◆ Records for the task ◆
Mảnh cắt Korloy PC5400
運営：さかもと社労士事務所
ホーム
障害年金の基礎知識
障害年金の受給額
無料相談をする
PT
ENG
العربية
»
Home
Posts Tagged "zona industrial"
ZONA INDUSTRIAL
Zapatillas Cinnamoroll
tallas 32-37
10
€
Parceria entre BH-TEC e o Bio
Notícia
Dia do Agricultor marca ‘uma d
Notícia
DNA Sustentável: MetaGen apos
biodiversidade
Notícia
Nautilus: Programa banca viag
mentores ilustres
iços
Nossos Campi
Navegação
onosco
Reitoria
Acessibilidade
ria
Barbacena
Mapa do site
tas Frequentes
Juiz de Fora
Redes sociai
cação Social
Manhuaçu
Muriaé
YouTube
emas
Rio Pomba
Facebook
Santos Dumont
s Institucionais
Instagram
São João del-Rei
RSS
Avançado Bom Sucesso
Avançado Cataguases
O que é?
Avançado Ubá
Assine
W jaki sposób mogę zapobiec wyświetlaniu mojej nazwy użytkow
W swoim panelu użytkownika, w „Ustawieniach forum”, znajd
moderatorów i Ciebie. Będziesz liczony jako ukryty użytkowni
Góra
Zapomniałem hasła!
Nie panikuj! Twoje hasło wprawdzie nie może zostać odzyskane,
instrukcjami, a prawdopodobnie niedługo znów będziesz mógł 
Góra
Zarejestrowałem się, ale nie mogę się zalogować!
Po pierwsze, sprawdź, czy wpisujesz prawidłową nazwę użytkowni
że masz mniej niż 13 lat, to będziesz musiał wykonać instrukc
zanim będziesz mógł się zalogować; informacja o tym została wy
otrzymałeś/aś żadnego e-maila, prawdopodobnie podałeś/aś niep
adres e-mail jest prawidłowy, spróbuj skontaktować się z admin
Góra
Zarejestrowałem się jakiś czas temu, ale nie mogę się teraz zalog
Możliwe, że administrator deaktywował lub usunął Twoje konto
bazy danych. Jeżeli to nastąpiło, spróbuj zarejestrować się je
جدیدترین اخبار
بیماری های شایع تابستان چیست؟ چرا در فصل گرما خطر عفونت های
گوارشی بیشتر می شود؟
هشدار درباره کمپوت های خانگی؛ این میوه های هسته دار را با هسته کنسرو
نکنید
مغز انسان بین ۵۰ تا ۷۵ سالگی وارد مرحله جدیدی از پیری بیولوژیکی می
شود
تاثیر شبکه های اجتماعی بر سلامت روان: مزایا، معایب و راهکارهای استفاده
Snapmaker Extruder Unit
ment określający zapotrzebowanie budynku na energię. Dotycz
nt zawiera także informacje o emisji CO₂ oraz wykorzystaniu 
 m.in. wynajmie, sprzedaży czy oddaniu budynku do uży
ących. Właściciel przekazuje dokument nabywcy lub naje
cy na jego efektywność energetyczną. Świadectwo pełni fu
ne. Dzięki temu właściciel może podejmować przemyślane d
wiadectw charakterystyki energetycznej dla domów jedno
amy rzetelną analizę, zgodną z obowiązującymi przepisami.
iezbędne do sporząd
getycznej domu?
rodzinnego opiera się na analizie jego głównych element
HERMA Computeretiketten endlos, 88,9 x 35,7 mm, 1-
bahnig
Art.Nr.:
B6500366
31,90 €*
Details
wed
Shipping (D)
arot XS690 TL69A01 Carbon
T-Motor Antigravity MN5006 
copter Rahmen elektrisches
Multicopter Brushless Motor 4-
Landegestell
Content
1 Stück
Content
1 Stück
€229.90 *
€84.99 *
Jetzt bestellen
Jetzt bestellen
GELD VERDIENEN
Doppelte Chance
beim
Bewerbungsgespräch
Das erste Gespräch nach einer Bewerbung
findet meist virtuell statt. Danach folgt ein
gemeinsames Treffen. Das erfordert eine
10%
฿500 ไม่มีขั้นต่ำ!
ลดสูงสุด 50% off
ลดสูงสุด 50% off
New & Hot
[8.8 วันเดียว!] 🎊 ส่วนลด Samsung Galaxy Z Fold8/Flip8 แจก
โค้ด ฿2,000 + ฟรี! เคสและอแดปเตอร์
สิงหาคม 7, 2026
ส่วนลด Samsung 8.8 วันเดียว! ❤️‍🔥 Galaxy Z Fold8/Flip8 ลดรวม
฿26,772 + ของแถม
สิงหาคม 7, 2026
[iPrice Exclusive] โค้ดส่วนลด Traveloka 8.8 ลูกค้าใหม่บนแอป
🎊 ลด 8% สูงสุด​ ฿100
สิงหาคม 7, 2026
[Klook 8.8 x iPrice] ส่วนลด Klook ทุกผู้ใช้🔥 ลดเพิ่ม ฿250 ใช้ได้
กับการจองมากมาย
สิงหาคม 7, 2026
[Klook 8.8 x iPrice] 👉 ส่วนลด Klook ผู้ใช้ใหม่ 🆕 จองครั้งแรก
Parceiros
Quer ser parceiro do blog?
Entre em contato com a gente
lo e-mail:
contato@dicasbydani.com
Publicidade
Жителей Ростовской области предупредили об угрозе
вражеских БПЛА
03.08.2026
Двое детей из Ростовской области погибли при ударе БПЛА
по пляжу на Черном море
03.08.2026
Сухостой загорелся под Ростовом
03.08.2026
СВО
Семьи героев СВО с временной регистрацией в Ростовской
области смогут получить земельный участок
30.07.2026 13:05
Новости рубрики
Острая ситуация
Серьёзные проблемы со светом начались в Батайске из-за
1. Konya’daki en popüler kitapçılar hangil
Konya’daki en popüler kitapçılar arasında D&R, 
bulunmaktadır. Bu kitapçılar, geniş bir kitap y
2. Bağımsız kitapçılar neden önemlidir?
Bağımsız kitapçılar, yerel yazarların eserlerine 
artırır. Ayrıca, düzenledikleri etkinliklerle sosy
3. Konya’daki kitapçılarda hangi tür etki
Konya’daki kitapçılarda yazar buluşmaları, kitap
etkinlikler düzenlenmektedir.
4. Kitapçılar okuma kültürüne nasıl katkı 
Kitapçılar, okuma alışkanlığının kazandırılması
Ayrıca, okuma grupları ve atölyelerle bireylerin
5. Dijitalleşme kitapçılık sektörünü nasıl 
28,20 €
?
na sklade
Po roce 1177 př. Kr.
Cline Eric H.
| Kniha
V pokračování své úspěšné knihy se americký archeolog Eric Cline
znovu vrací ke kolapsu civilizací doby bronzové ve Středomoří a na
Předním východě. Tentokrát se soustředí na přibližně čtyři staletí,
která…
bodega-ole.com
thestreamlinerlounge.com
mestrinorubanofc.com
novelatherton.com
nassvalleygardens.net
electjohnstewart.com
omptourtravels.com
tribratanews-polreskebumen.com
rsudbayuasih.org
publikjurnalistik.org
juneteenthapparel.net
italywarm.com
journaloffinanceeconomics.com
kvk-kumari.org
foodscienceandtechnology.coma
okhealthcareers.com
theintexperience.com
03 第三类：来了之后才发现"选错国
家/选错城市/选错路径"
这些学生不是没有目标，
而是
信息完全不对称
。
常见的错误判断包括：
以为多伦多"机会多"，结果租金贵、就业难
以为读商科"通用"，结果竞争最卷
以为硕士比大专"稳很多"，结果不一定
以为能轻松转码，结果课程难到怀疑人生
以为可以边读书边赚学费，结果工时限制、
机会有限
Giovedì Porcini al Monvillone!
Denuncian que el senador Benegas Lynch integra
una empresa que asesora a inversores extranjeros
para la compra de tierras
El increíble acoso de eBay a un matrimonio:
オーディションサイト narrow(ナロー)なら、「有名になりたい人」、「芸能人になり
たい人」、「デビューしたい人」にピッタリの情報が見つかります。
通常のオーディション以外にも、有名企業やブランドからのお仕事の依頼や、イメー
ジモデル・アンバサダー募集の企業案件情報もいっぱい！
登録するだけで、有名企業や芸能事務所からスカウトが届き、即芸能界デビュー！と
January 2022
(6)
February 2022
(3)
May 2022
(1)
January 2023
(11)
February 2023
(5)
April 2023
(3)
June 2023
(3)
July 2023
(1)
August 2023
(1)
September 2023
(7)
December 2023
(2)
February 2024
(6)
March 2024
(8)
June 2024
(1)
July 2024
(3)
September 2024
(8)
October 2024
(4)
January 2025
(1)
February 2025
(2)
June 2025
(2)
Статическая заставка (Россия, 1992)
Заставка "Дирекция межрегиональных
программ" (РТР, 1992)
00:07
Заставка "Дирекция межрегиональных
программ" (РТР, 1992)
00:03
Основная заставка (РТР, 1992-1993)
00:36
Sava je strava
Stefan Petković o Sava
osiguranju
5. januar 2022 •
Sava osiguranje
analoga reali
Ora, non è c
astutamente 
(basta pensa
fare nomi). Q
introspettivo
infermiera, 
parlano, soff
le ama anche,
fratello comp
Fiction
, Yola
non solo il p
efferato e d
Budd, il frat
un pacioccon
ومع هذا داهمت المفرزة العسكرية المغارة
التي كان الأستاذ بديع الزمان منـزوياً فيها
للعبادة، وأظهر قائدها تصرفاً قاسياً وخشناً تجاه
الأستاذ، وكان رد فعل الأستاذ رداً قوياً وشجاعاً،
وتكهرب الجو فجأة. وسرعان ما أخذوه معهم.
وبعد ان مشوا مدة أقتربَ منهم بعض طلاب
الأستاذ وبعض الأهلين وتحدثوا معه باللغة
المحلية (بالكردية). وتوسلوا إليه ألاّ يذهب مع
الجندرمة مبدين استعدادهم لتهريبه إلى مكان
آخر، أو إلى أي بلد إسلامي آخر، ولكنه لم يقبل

◆ Exercise prompt ◆
Retype only this portion of the data above: the line containing "1. Konya’daki en popüler kitapçılar hangil", the line containing "3. Konya’daki kitapçılarda hangi tür etki", and all lines between them, exactly.

◆ Solution below ◆
1. Konya’daki en popüler kitapçılar hangil
Konya’daki en popüler kitapçılar arasında D&R, 
bulunmaktadır. Bu kitapçılar, geniş bir kitap y
2. Bağımsız kitapçılar neden önemlidir?
Bağımsız kitapçılar, yerel yazarların eserlerine 
artırır. Ayrıca, düzenledikleri etkinliklerle sosy
3. Konya’daki kitapçılarda hangi tür etki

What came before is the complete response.